• [WHAT TO WORK ON]: Exclude the pictures and transcribe the rest of the data below exactly.

(Saved entries)
----
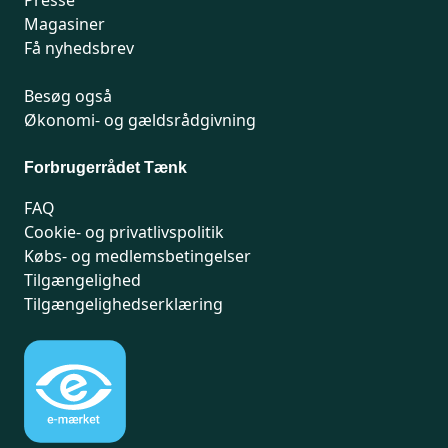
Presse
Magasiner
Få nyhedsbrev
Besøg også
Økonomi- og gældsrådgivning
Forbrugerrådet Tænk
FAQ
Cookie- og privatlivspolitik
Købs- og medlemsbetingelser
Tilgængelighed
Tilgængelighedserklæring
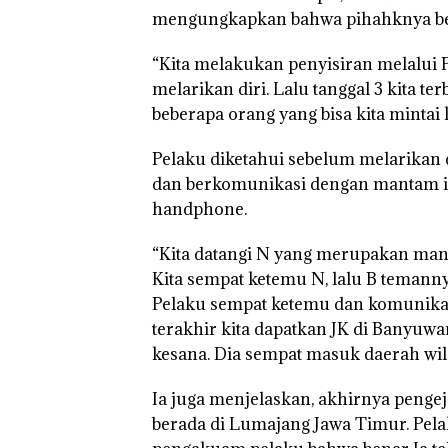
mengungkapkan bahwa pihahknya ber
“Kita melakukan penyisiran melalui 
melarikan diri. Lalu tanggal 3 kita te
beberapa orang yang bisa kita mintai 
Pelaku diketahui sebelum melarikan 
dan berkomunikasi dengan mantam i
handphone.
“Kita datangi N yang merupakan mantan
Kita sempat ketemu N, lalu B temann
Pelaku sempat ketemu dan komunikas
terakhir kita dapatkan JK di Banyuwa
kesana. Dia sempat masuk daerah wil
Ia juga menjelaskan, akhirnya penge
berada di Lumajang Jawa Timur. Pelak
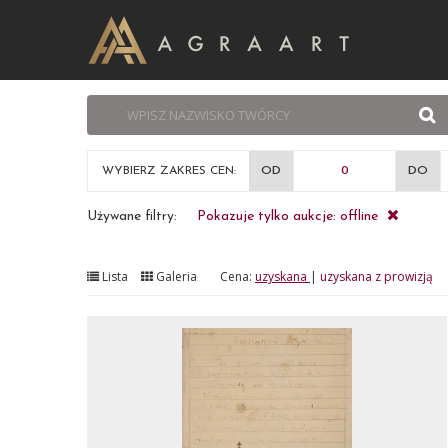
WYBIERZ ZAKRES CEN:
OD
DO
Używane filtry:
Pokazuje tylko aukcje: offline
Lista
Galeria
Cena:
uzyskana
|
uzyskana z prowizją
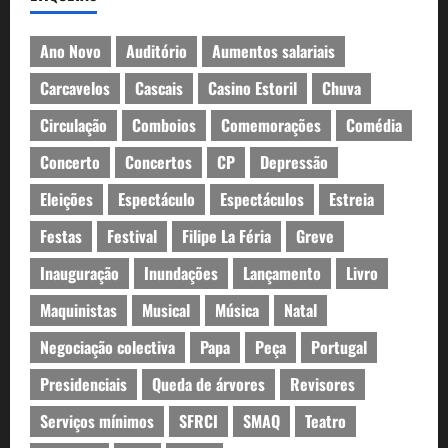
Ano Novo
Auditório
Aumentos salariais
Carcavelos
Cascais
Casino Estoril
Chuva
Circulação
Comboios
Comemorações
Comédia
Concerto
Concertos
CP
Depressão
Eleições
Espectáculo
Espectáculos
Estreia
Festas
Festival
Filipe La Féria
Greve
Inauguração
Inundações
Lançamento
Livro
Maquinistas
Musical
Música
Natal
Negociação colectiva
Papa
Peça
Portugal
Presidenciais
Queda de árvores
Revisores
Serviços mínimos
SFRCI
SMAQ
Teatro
----
• [SOLUTION TO THIS EXERCISE]:
Presse
Magasiner
Få nyhedsbrev
Besøg også
Økonomi- og gældsrådgivning
Forbrugerrådet Tænk
FAQ
Cookie- og privatlivspolitik
Købs- og medlemsbetingelser
Tilgængelighed
Tilgængelighedserklæring
mengungkapkan bahwa pihahknya ber
“Kita melakukan penyisiran melalui 
melarikan diri. Lalu tanggal 3 kita te
beberapa orang yang bisa kita mintai 
Pelaku diketahui sebelum melarikan 
dan berkomunikasi dengan mantam i
handphone.
“Kita datangi N yang merupakan mantan
Kita sempat ketemu N, lalu B temann
Pelaku sempat ketemu dan komunikas
terakhir kita dapatkan JK di Banyuwa
kesana. Dia sempat masuk daerah wil
Ia juga menjelaskan, akhirnya penge
berada di Lumajang Jawa Timur. Pelak
WYBIERZ ZAKRES CEN:
OD
DO
Używane filtry:
Pokazuje tylko aukcje: offline
Lista
Galeria
Cena:
uzyskana
|
uzyskana z prowizją
Ano Novo
Auditório
Aumentos salariais
Carcavelos
Cascais
Casino Estoril
Chuva
Circulação
Comboios
Comemorações
Comédia
Concerto
Concertos
CP
Depressão
Eleições
Espectáculo
Espectáculos
Estreia
Festas
Festival
Filipe La Féria
Greve
Inauguração
Inundações
Lançamento
Livro
Maquinistas
Musical
Música
Natal
Negociação colectiva
Papa
Peça
Portugal
Presidenciais
Queda de árvores
Revisores
Serviços mínimos
SFRCI
SMAQ
Teatro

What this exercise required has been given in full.